Oceana’s Coral Island – Named as such when it served as a boutique store specializing in sea shell artwork and jewelry in this familiar building during the mid ’40s and ‘50s. The current owner, from Ontario, Calif., acquired the building in 1963. It has been home to many businesses—Brookside Winery in the ‘70s, Up Sports and PCH Rides, but originally it was the real estate office of S.H. Woodruff in 1927 rented from Anna Walters.
Hobie’s – Hobie Surf Shop on Pacific Coast Highway, the first of its kind in Southern California, still stands today—now home to Taco Surf—but has been “slightly” modified.

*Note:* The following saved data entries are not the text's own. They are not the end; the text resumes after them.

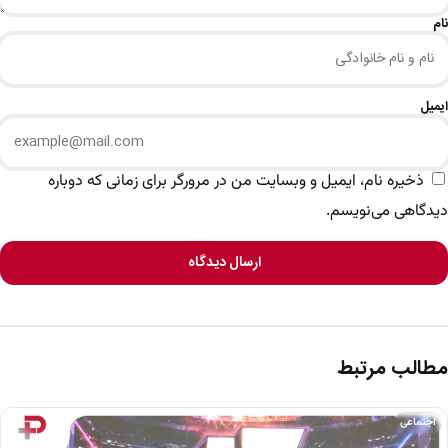
نام
ایمیل
ذخیره نام، ایمیل و وبسایت من در مرورگر برای زمانی که دوباره
دیدگاهی می‌نویسم.
ارسال دیدگاه
مطالب مرتبط
اجتماعی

Built in 1954 after buying a lot for $1,500, Hobie moved from his father’s garage in Laguna Beach where he began crafting surfboards. The shop recently moved to the old post office (formerly Real Time, a bank and an antique store) and remodeled it into an eye-catching upscale business building on PCH between Golden Lantern and La Plaza.

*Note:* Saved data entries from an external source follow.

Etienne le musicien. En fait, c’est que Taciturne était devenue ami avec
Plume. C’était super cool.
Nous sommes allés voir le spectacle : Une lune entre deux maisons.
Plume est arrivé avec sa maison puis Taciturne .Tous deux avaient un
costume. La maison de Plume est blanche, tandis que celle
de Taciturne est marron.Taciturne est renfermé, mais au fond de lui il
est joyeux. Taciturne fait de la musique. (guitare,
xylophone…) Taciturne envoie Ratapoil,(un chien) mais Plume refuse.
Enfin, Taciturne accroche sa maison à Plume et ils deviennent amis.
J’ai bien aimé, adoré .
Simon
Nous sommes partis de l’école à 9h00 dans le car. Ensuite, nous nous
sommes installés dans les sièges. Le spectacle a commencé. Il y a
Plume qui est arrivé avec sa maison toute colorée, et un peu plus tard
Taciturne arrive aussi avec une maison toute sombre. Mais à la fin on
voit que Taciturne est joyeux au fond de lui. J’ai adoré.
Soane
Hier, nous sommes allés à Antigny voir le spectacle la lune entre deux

Blue Lantern Fountain Lunch – Constructed in 1924, it was built as a gas station with a residence on top and on the side is the Blue Lantern Fountain Lunch, with its name still toweled in the stucco above the entrance door. It has been a Shell service station, a Texaco service station, a farmer’s market, Marine Hardware, a ceramic shop and most recently the former home of Bella Bazaar. Trihawks—a three-wheeled vehicle—were first manufactured in 1982 in Illinois. The sales office moved to this location in 1983 and closed in 1985 with less than 100 produced. One local, Mel Pierce, used to pump gas here, running back and forth to his other job flipping burgers at a restaurant across the street.
Captain’s Anchorage – Built in 1969 and established on Del Prado in 1971, the restaurant had a sea fare menu but mostly steaks, salad bar and a little heavy on the music. An aquarium full of pesky looking piranhas divided the bar and the dining room. The building was demolished along with two others (Dana Point Glass and Windsurfer Magazine) in 1990 to make way for the new post office. During the transition, the building stood empty and became a respite for the homeless.

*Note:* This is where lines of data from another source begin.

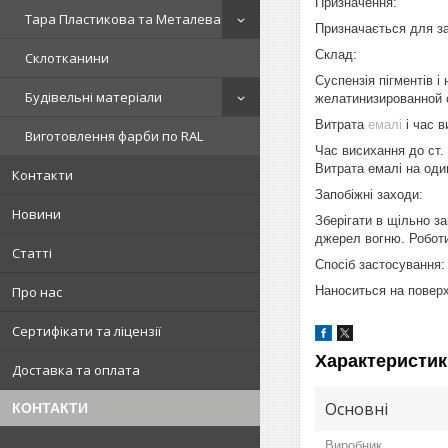
Призначення:
Тара Пластикова та Металева
Призначається для за
Склад:
Склотканини
Суспензія пігментів і
Будівельні матеріали
желатинизированной ор
Витрата
емалі
і час в
Виготовлення фарби по RAL
Час висихання до ст. 
Витрата емалі на оди
Контакти
Запобіжні заходи:
Новини
Зберігати в щільно за
джерел вогню. Роботи
Статті
Спосіб застосування:
Наноситься на поверх
Про нас
Сертифікати та ліцензії
Характеристик
Доставка та оплата
Основні
КОНТАКТИ
Виробник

Plantation Motel – Built in 1942 with 27 units, it had an original look of a southern plantation with a widow’s walk over the two-story office. But its promise appears to have been less than desirable. It was listed for sale as “outstanding “and “near new” in March of 1950. Listed again for sale in 1955, then in a forced court ordered sale, was purchased for $25,000 cash with a balance of $55,500 in 1957. It actually went into foreclosure in 2009 after changing hands in 1992 and 2002. The name was changed to Dana Marina Inn. Tripadvisor has rated it as “terrible.” Current plans are to replace the building with a new three-story mixed-use structure.
Dana Point Hotel – This building has survived the test of time. Originally built as the Dana Point Hotel
It was forced to sell by a court order in July 1955. It had 55 rooms and apartments, a store and a restaurant. It was built in a horseshoe shape with a pool in the center opening up to Del Prado. That has since been closed off. The dining room has had several names over the years. Originally the Galleon Room, The Warne Marsh Quartet recorded “Live at Dana Point” in 1957. This was followed by Tom Brown’s Bicycle Café, Daddy-O’s Bicycle Café and now Jack’s Restaurant, for the last 17 years.
Carlos N. Olvera is chair of the OC Historical Commission and mayor of Dana Point.